- Saved data entries
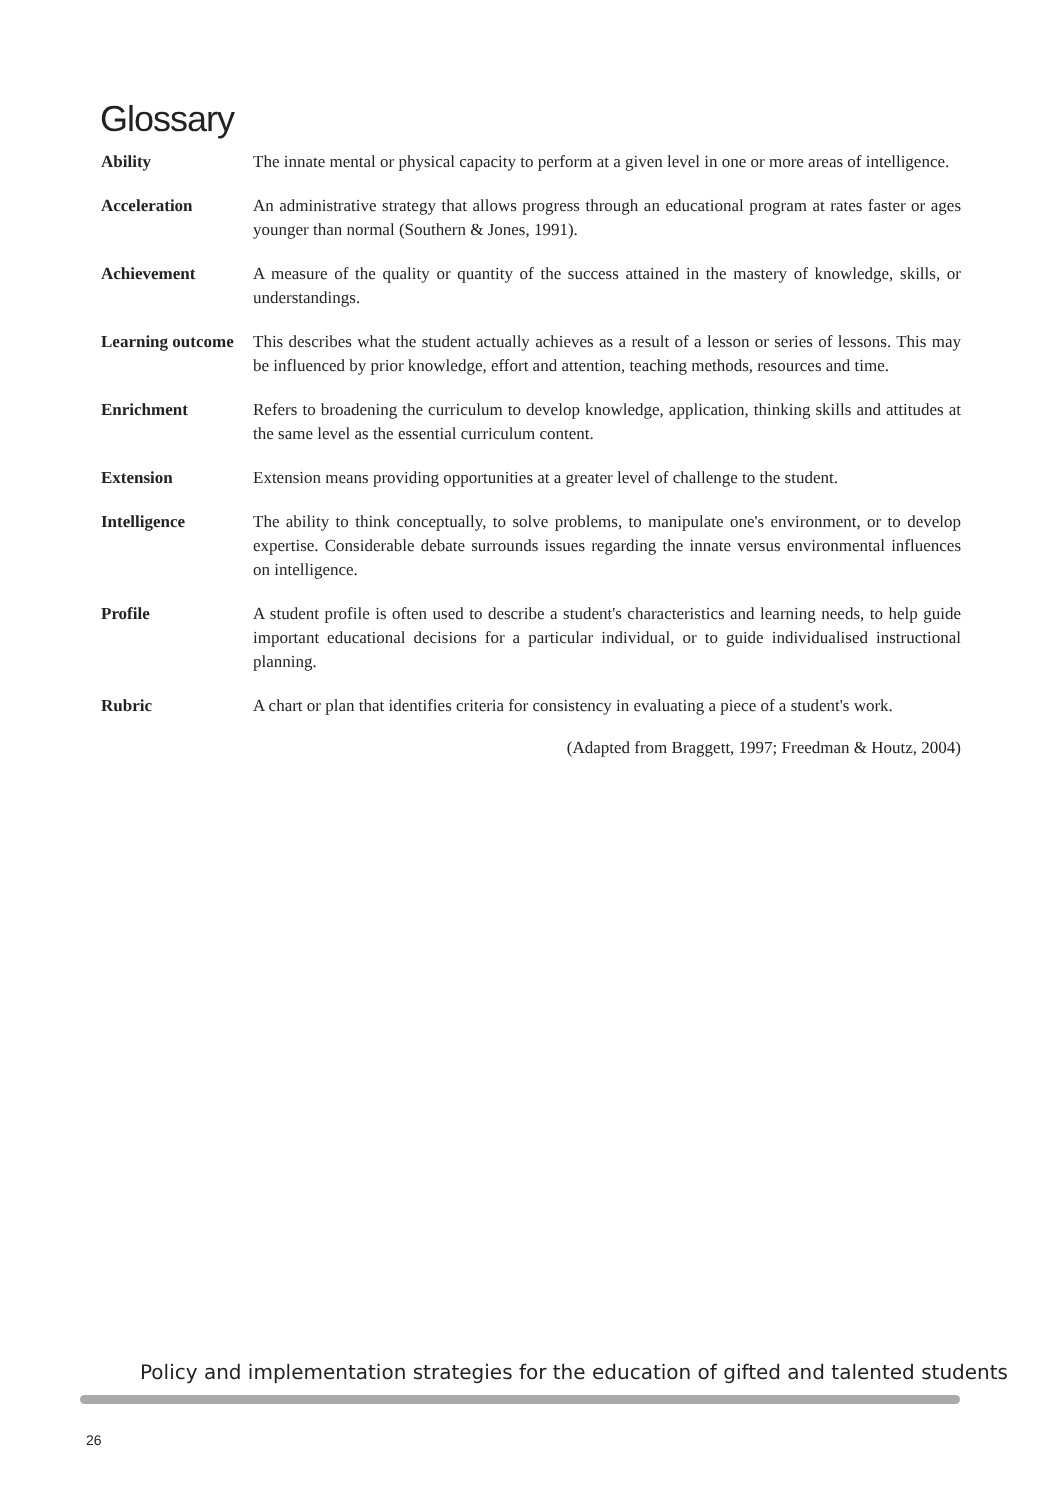Glossary
Ability The innate mental or physical capacity to perform at a given level in one or more areas of intelligence.
Acceleration An administrative strategy that allows progress through an educational program at rates faster or ages younger than normal (Southern & Jones, 1991).
Achievement A measure of the quality or quantity of the success attained in the mastery of knowledge, skills, or understandings.
Learning outcome
This describes what the student actually achieves as a result of a lesson or series of lessons. This may be influenced by prior knowledge, effort and attention, teaching methods, resources and time.
Enrichment Refers to broadening the curriculum to develop knowledge, application, thinking skills and attitudes at the same level as the essential curriculum content.
Extension Extension means providing opportunities at a greater level of challenge to the student.
Intelligence The ability to think conceptually, to solve problems, to manipulate one's environment, or to develop expertise. Considerable debate surrounds issues regarding the innate versus environmental influences on intelligence.
Profile A student profile is often used to describe a student's characteristics and learning needs, to help guide important educational decisions for a particular individual, or to guide individualised instructional planning.
Rubric A chart or plan that identifies criteria for consistency in evaluating a piece of a student's work.
(Adapted from Braggett, 1997; Freedman & Houtz, 2004)
Policy and implementation strategies for the education of gifted and talented students
26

- Work to complete
Give again, word for word, only the lines that run from the top of the data above through the line with "Ability The innate". Drop the pictures.

- Result of the exercise
Glossary
Ability The innate mental or physical capacity to perform at a given level in one or more areas of intelligence.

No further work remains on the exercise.